# Page excerpt

=====

Furthermore, it has been explicitly clarified that insolvency professional entities (IPEs) acting as IPs can offer any services related to the insolvency resolution, liquidation, or bankruptcy process. However, due to considerations of independence, IPEs are restricted from providing Valuation and Audit services.

Insolvency and Bankruptcy Board of India (Model Bye-Laws and Governing Board of Insolvency Professional Agencies) Regulations, 2016

In the Schedule, in para VI, in clause 12A

Existing Provision: (6) An authorisation for assignment issued or renewed by the Agency shall be valid for a period of one year from the date of its issuance or renewal, as the case may be, or till the date on which the professional member attains the age of seventy years, whichever is earlier.

Amendment: (6) An authorisation for assignment issued or renewed by the Agency shall be valid for a period of one year from the date of its issuance or renewal, as the case may be: Provided that an authorisation for assignment issued or renewed by the Agency shall be valid till 30th of June of the year where the expiry of the period of one year falls from 1st of January to 30th of June, or till 31st of December of the year where the expiry of the period of one year falls from 1st of July to 31st of December: Provided further that if the professional member attains the age of seventy years during this period, the authorisation for assignment shall be valid till such date.

=====

# Data block
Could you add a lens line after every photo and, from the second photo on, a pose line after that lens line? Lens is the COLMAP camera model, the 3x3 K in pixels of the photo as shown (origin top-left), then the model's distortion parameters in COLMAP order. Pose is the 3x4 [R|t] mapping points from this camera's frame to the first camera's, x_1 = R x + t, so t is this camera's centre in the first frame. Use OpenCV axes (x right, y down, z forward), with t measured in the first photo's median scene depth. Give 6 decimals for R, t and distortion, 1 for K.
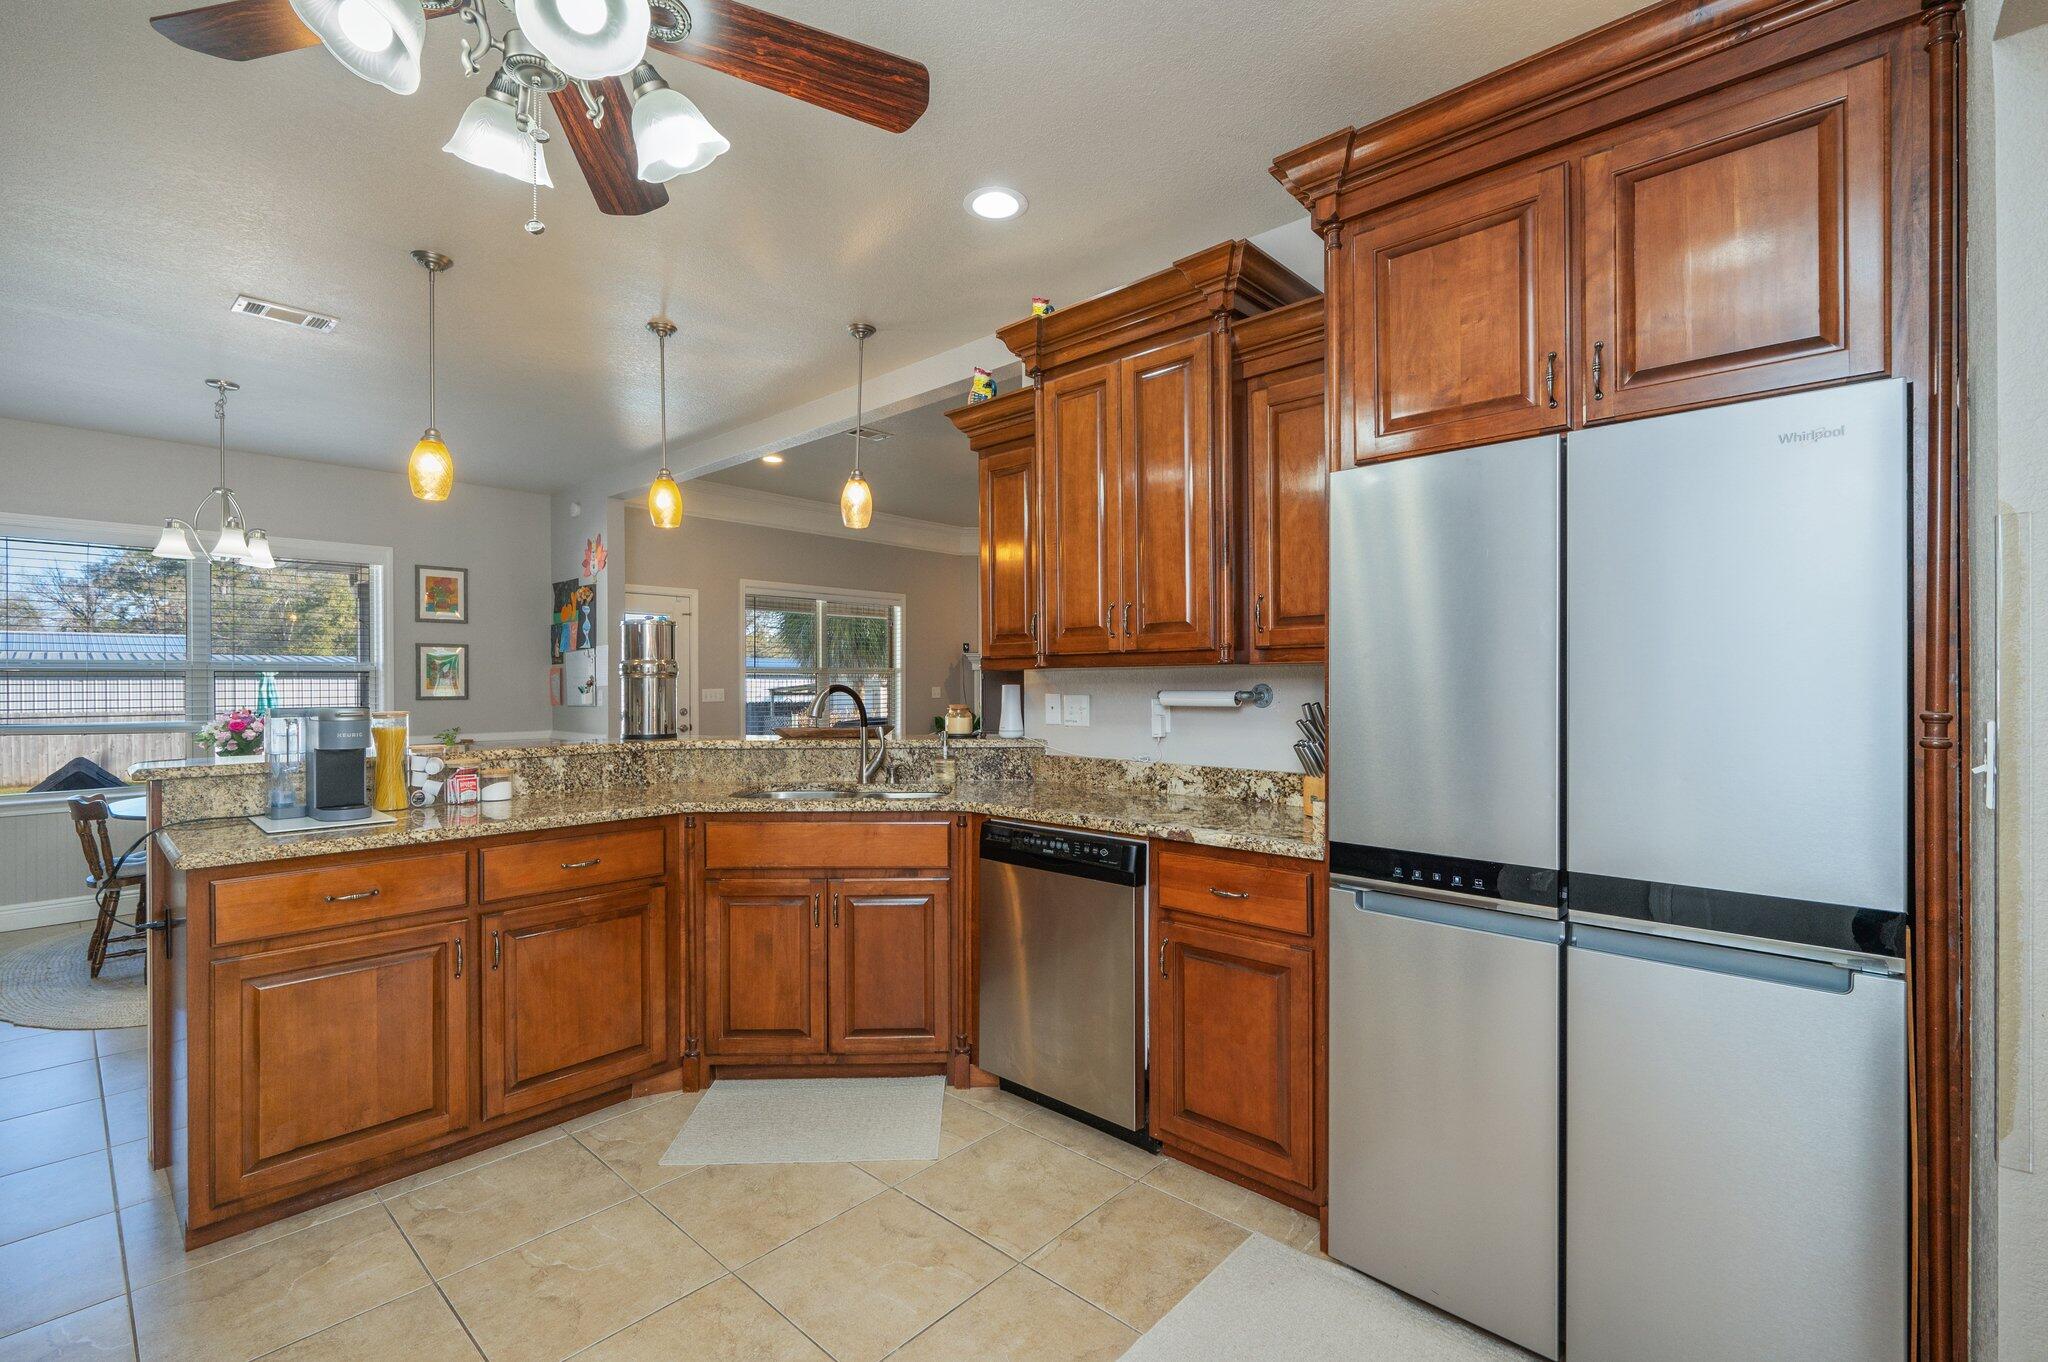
lens RADIAL K [[890.0, 0, 1027.9], [0, 890.0, 685.6], [0, 0, 1]] dist [-0.004209, 0.000539]
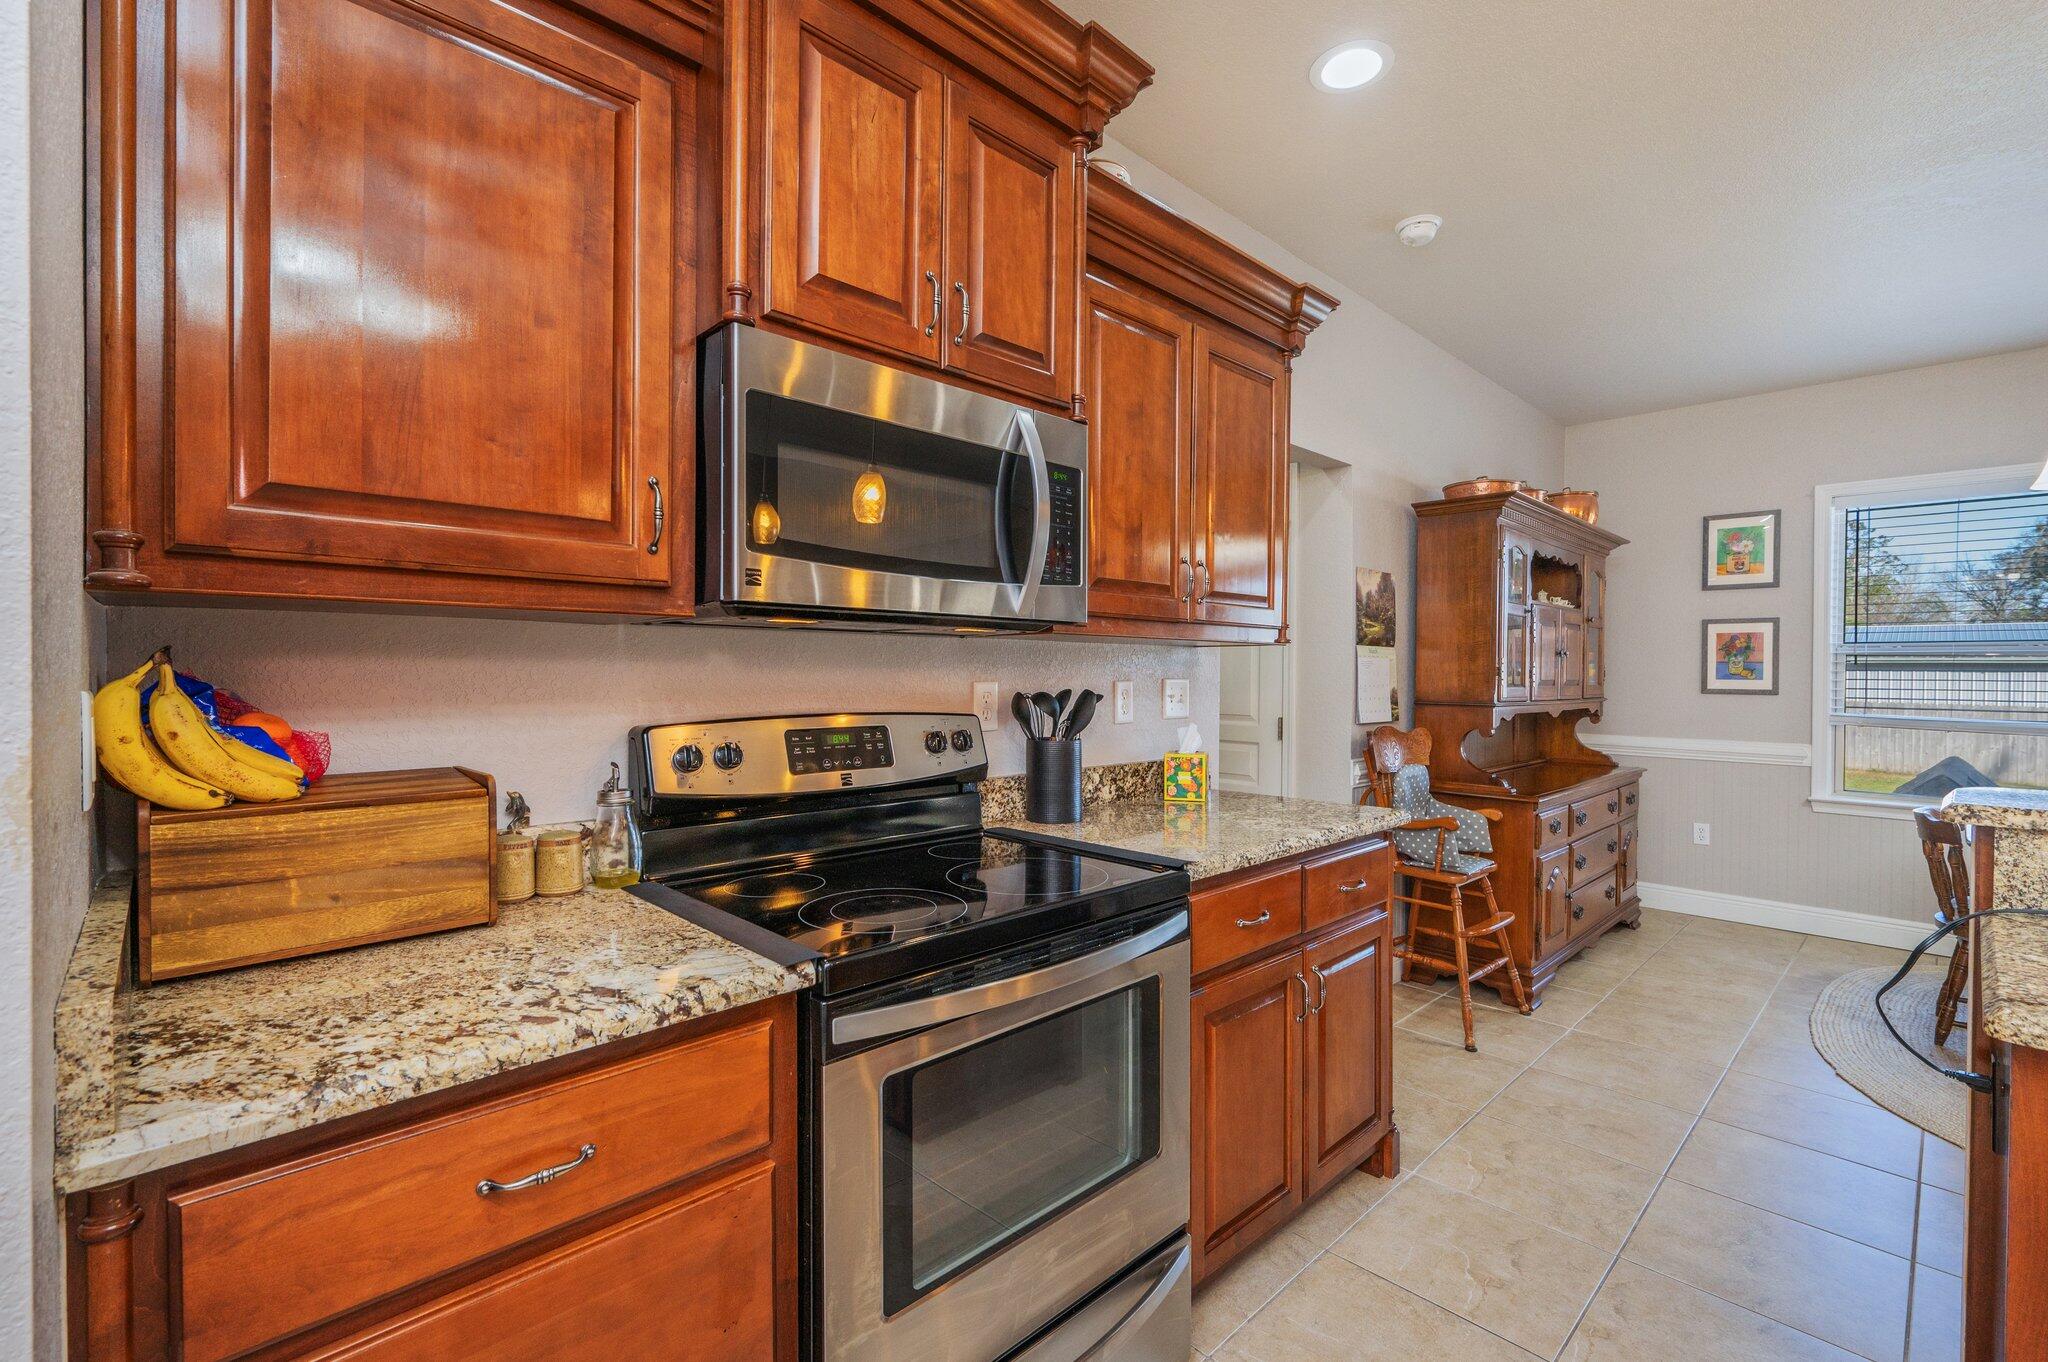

=====

# Your tasks
- a) Answer these from the insolvency regulation excerpt:
(i) Which two services are insolvency professional entities barred from providing?
(ii) Under the existing provision, at what age of the professional member did the authorization for assignment end?
(iii) Under the amendment, if the one-year period expires between 1st of July and 31st of December, until what date does the authorization stay valid?
- b) Take the insolvency regulation excerpt further, starting after its final sentence.

# Written answers
- a)
(i) Valuation and Audit services.
(ii) Seventy years.
(iii) 31st of December of that year.

- b)
This amendment ensures uniformity in the Authorization for Assignment (AFA) cycle for insolvency professionals, fostering consistency and convenience for practitioners. The authorization now remains valid until the 30th of June or 31st of December of the year, depending on the expiry period.

Circular – Measures for rationalisation of the regulatory framework of Insolvency Professional Entities

1. Since, an IPE acting as IP would have multiple individuals as its partners or directors, as the case may be, a need is felt to clarify on the initiation of disciplinary proceeding in case of any contravention in relation to an assignment undertaken by an IP which is an IPE.

Clarification: It is hereby clarified that in case the assignment is undertaken by the IP, which is an IPE, the show-cause notice under regulation 11 of the IBBI (Inspection and Investigation) Regulations, 2017 shall be issued to:

  • its partner or director, as the case may be, who is an IP and was authorised to sign and act on behalf of it for the respective assignment; and/or
  • the IPE if in the opinion of the Board, there are either repeated instances of contravention against one or more partners or directors of the IPE or instance of systemic failure on the part of such IPE.

2. With the introduction of provisions allowing IPE to act as IP, it is not considered prudent to apply any limit on the number of assignments that may be undertaken by such IPE at this nascent stage.

Clarification: It is hereby clarified that clause 22 of Code of Conduct specified in First Schedule to IP Regulations (limit on number of assignments) does not apply to an IP which is an IPE.

3. With the introduction of provisions allowing IPE to act as IP, it is considered prudent that IPEs have an expanded role, and their fee should be market-determined at this juncture. Also, given their institutional framework, IPEs are better placed to negotiate their fees commensurate with their pool of in-house resources and diverse range of services offered by them as compared to an individual IP.

Clarification: It is hereby clarified that regulation 34B of CIRP Regulations does not apply to an IP, which is an IPE.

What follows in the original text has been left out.